Amy and Dave Freeman spent a year in the Boundary Waters Canoe Area in 2015 and 2016. Just released, the book ‘A Year In The Wilderness’ tells their story.
One September day in 2015, Amy and Dave Freeman packed up their canoe and paddled into the Boundary Waters Canoe Area. Twelve months later, they returned to their starting point at Birch Lake.
They did it to defend America’s most-visited backcountry destination—the Boundary Waters Canoe Area Wilderness. More than 1.1 million acres of unspoiled lakes and woodlands along the Minnesota-Canada border face a threat from sulfide-ore mining.
At the time, Twin Metals Minnesota hoped to construct a mine complex on the edge of the Boundary Waters, inside Superior National Forest.
The location of the proposed mine threatened to pollute the BWCA. Any spills would be hard to mitigate and likely spread rapidly. A single mine in this watershed could continually pollute the wilderness for at least 500 years.
“A Year In The Wilderness” recounts their year in the Minnesota wilds. They released it on September 23rd, one year after exiting the Boundary Waters.
Minnesota winters aren’t for the faint of heart. The -30-degree air temps and blustering wind would keep any sane person inside.
Read for a peek at their preparation days leading up the expedition.
Excerpt: A Year In The Wilderness
It was 11:00 p.m. on September 22, 2015, and we were busy sifting through the boxes of food and piles of gear strewn across our pre-expedition headquarters in a friend’s home near Ely, Minnesota.
Inside, the hardwood floors creaked and groaned. Outside, the moonlit silhouettes of black spruces through the window were a reminder of where we would soon be spending an entire year.

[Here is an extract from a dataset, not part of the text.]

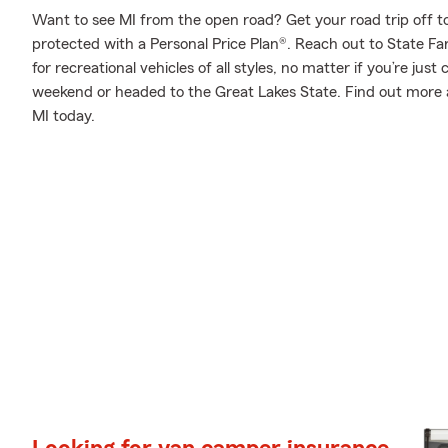
Want to see MI from the open road? Get your road trip off t
protected with a Personal Price Plan®. Reach out to State Fa
for recreational vehicles of all styles, no matter if you’re just
weekend or headed to the Great Lakes State. Find out more
MI today.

At that moment we were just ten miles south of the Canadian border and only a couple of miles from the next day’s destination: the Boundary Waters Canoe Area Wilderness, a roadless, million-acre maze of forests, lakes, wetlands, and rivers.
As we moved from pile to pile, worries and questions churned through our restless minds. Are we packing enough food? Should we bring two or three folding solar panels? Which charging cables do we need—and why does every electronic device seem to require a different one? Did we update all of our automatic bill payments and provide a forwarding address for our mail? Will our parents be able to get a message to us if Gran gets sick? How are we going to file our taxes in April?
And—perhaps above all—why are we worrying about laptops, digital cameras, and a satellite terminal before heading off on a canoe trip?
Weeks of frantic planning, organizing, and packing had led up to what was, for us, such a familiar act—piling food and gear into a canoe and paddling into the wilderness. We tried to tell ourselves that we had done this hundreds of times before and that the following day would be no different: we would load the canoe, zip up our life jackets, hop in, and paddle away.
But of course it would be different. In the morning there would be TV cameras and reporters. If all went as planned, a flotilla of canoes, pontoon boats, kayaks, and paddleboards would escort us to the Wilderness boundary, and we wouldn’t follow them out—much less lie in a bed, flip a light switch, or flush a toilet—until the earth had completed one full rotation around the sun.
Slowly the items we would need during each season found homes in fourteen plastic bins stacked along the wall, waiting to be neatly labeled. The electronics might have seemed the most daunting and out of place on such a journey, but they were quite possibly the most important pieces of equipment we would carry.